Source data:
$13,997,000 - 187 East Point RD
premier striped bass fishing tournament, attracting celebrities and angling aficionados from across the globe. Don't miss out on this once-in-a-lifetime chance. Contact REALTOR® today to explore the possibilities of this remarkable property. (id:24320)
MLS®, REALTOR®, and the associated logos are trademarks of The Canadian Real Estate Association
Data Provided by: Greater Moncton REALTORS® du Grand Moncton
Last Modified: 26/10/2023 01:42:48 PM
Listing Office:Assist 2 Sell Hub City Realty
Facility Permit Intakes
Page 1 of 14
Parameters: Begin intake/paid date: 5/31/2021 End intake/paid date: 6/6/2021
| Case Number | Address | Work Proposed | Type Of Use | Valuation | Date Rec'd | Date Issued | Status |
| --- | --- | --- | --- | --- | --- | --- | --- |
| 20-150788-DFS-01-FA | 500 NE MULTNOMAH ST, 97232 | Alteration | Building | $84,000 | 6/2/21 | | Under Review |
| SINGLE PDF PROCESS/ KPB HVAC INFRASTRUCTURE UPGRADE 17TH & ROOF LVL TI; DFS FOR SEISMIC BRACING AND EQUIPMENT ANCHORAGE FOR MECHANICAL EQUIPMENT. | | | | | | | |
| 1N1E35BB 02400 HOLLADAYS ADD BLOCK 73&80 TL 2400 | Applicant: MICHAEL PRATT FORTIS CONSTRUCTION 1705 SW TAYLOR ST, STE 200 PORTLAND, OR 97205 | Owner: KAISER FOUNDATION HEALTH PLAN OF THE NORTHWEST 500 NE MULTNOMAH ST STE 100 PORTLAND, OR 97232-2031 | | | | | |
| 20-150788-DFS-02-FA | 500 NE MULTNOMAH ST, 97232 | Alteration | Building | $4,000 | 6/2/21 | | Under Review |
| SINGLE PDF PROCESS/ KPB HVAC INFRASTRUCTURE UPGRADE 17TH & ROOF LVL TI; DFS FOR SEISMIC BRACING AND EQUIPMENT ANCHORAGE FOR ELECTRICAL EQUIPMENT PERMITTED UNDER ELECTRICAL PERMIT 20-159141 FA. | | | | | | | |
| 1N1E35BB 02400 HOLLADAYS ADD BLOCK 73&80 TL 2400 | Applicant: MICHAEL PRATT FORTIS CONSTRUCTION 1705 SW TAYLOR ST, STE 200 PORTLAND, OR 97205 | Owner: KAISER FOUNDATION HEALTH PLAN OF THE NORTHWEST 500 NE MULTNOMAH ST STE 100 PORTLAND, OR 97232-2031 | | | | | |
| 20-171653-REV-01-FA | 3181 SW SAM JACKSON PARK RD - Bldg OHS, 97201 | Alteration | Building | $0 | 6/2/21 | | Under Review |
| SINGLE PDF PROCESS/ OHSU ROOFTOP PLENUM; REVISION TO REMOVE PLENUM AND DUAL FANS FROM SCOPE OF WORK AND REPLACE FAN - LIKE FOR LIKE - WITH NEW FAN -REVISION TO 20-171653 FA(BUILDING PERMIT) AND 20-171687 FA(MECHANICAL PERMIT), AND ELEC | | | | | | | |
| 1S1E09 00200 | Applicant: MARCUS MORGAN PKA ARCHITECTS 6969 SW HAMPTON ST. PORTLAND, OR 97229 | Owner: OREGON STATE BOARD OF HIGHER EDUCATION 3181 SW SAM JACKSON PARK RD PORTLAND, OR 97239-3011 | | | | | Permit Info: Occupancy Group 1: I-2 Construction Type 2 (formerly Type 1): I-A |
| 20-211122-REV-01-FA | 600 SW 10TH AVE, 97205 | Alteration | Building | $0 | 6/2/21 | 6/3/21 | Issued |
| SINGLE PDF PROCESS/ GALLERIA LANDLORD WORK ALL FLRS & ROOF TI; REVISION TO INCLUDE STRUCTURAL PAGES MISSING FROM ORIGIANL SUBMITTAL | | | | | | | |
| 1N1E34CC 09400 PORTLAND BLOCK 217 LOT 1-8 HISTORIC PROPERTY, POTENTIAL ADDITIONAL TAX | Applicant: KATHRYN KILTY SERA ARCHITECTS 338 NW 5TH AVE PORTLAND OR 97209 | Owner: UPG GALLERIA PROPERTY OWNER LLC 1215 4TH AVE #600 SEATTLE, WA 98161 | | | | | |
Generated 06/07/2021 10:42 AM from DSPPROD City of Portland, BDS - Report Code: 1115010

...

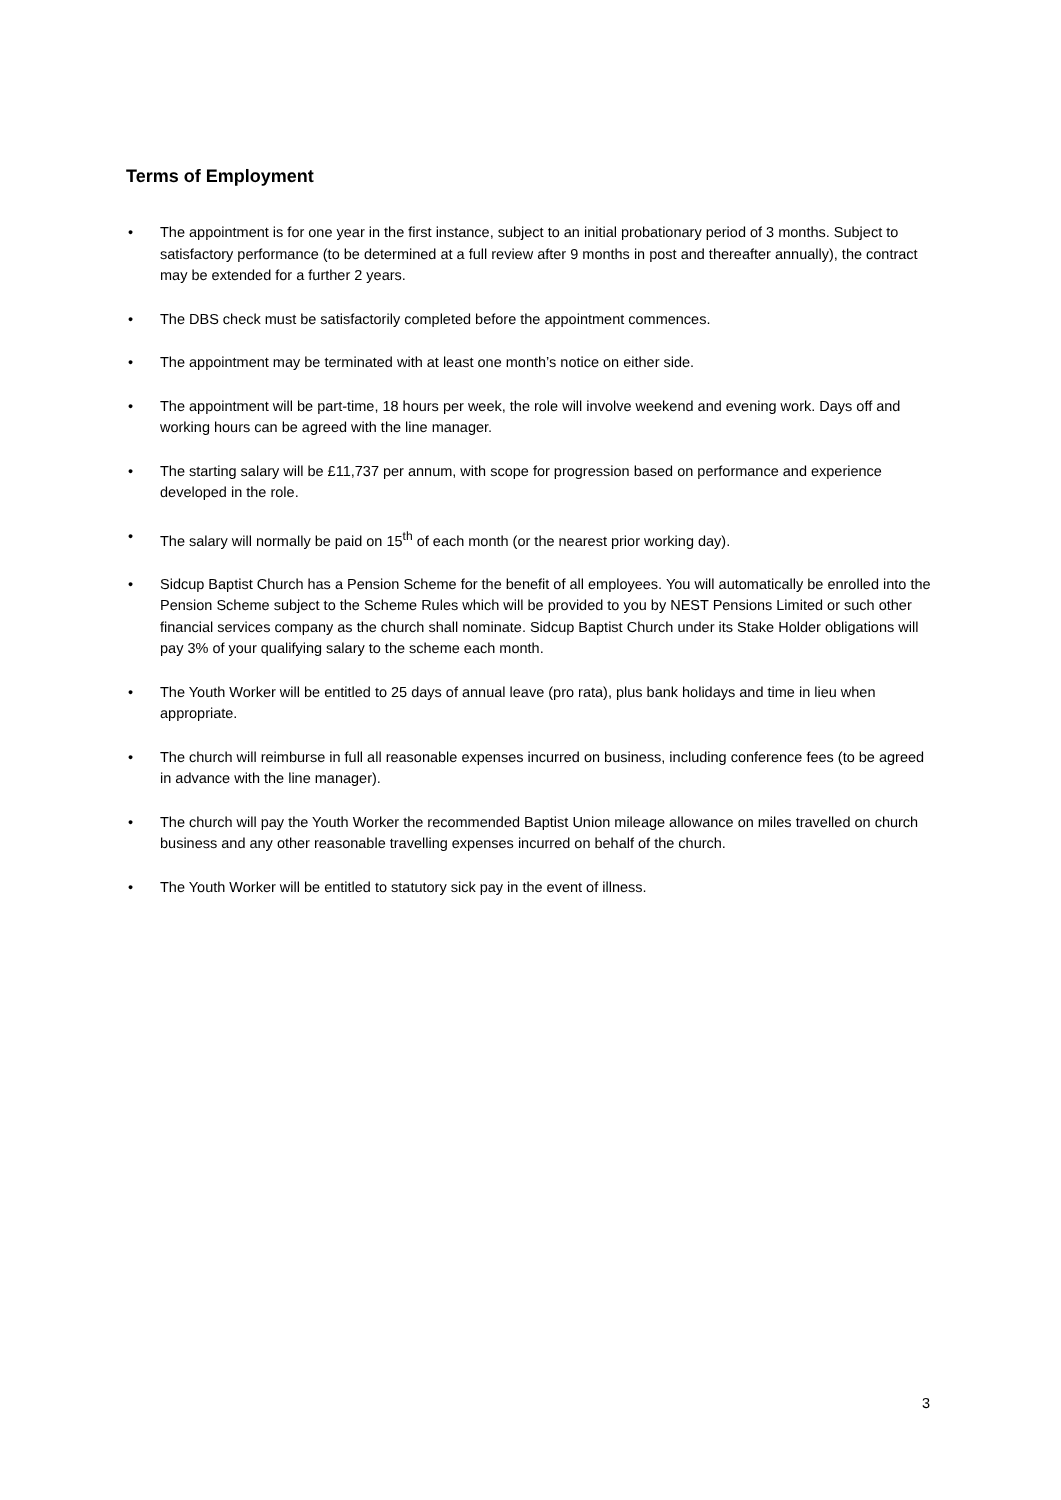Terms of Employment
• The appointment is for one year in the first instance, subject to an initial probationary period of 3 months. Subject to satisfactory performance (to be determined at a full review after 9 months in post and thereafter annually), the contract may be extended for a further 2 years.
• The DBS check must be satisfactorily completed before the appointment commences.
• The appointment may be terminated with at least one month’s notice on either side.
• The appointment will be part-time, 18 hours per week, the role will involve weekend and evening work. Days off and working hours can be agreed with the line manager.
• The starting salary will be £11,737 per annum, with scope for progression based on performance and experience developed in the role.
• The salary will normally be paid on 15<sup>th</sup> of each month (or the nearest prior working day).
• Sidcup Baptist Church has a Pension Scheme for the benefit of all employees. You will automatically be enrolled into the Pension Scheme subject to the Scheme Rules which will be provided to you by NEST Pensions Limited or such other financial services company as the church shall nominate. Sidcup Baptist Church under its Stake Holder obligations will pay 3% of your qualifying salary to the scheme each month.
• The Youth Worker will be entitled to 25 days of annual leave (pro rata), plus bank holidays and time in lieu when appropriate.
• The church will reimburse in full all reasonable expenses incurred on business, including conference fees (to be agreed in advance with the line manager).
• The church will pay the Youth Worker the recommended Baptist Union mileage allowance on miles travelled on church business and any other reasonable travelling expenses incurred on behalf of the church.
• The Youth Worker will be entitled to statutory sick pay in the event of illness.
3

* **EXERCISE GOAL**: When the line with "East Point RD" is reached in the data above, start copying there, and copy each line exactly until the line with "Issued | Status |" has been copied; copy nothing else.

* **RESPONSE FOR THIS EXERCISE**:
$13,997,000 - 187 East Point RD
premier striped bass fishing tournament, attracting celebrities and angling aficionados from across the globe. Don't miss out on this once-in-a-lifetime chance. Contact REALTOR® today to explore the possibilities of this remarkable property. (id:24320)
MLS®, REALTOR®, and the associated logos are trademarks of The Canadian Real Estate Association
Data Provided by: Greater Moncton REALTORS® du Grand Moncton
Last Modified: 26/10/2023 01:42:48 PM
Listing Office:Assist 2 Sell Hub City Realty
Facility Permit Intakes
Page 1 of 14
Parameters: Begin intake/paid date: 5/31/2021 End intake/paid date: 6/6/2021
| Case Number | Address | Work Proposed | Type Of Use | Valuation | Date Rec'd | Date Issued | Status |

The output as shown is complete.